Now you'll follow a very simple pattern: Note how the TOP hitch and the BOTTOM hitches always go in the SAME direction. From here, you ALWAYS take the TOP line, lead it over the other hitches and make a half-hitch going in the OPPOSITE direction. Once that's done, the top and bottom hitches will again be going in the same direction... and that's the whole secret to doing this.
Tighten each successive half-hitch up hard, but don't get stupid about it. If you really tighten the devil out of these hitches, I guarantee you you'll get an uneven job and it'll look like crap.
Use the "dummy" run to practice how much force to put into the tightening- up aspect of things. Remember, consistancy is the real secret to successful fancywork.
Here you can see the pattern emerging. This is what your work should look like... a nice, regular herringbone pattern of interlocked chevrons. With some patience, your herringbone will be even neater than this one, which I had to hold in order to work it.m It's MUCH easier on a fixed object where you can get some force into you tightening.
Although it's not apparent in the small picture, I've struck a pencil line down the rail as a centre-line. You'll find that having this line to refer to will produce a much straighter line of detail: wiggles in the line are VERY noticeable and a common error.
Adjust your lines as necessary every four passes or so... after that, if becomes very hard to move the wrap from side to side.
Don't forget the back of the design! It is just as important as the front, as this is what gives you the grip for your fingers. Be sure you fair this up (make sure there are no gaps) by pusing it up and into the rest of the work, again, every four or five passes. After that, you'll find it doesn't want to move easily, and after a few passes more it won't move at all.
You can see the side view of the herringbone and some gaps under each pass... Let's talk about them....

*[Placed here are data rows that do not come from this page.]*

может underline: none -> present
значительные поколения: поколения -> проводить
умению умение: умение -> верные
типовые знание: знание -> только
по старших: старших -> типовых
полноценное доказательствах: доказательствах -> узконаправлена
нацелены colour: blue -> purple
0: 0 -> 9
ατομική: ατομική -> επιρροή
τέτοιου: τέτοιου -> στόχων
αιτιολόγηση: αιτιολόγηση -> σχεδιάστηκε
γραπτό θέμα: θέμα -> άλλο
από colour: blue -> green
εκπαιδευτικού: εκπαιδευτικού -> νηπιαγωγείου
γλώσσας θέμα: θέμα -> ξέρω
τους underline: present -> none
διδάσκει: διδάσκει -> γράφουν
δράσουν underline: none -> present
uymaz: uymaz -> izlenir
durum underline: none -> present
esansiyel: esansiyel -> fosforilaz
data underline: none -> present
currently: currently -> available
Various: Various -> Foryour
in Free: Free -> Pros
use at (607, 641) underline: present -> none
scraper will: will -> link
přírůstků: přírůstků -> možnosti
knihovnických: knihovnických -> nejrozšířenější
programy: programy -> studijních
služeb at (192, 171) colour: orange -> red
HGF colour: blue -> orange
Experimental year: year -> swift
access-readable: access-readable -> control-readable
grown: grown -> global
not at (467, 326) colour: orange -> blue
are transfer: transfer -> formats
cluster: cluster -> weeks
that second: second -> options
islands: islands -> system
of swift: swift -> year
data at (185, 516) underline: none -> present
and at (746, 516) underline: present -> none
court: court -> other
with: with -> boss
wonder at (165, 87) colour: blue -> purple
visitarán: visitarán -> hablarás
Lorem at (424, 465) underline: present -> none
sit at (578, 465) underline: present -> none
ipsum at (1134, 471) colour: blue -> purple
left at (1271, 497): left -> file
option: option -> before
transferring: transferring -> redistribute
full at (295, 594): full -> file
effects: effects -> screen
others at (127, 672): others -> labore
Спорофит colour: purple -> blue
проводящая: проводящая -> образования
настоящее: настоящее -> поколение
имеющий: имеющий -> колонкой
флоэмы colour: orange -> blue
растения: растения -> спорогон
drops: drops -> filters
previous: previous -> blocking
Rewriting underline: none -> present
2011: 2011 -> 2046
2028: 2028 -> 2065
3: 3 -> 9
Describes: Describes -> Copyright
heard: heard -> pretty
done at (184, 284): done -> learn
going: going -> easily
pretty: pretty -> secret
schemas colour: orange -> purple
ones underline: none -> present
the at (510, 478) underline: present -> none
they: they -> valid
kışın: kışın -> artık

The tip of the awl is pointing at the openings in the wrap made by the lines reversing direction to produce the herringbone. These are unavoidable, although a good strong pull when tightening will reduce them considerably. Even so, there will ALWAYS be an opening in the wrap at this point and, if you're doing this on a ship's weather (exterior) rail, you absolutely must use some extra finish (varnish, paint, whatever) and close up these holes, or "holidays" in the wrap to prevent seawater from entering under the wrap and causing rust and eventual rail failure. Quite seriously, men have died from this happening aboard ship. Coxcombed exterior rails are to be inspected quarterly for signs of rust or weakness.
Finishing off can be accomplished by simply stropping all three lines tightly below the last turn necessary, sort of the way you did the starting strop. Double up the strops at beginning and end, check your work for holidays and errors, then walk away and have a cigarette or a cuppa coffee and then come back and check everything over one more time for errors or flaws.
This is the LAST CHANCE you get to correct any screw-ups, 'cos the next step is to cut off the extra line at start and finish, and then cover the ends with a turk's head. I like the 5x4 square turks, triple passes and in the next largest size line. (If you're using a #30 [3/32"], then the covering Turk's head should be of #45 [5/16"] line or #60 [3/8"] line. This will look better (IMHO, that is) as well as covering the "bump" of the herringbone a bit better.
If you're doing this on an exterior rail, trim the lines and the fill all the holidays and varnish/paint the job out for preservation BEFORE applying the turk's heads... this way, you've waterproofed the job already and now you can put the turk's heads on to finish things off without having to worry about water infiltration underneath the turk's.
On an interior rail, you can do the turk's covers and then paint or varnish the whole thing at once.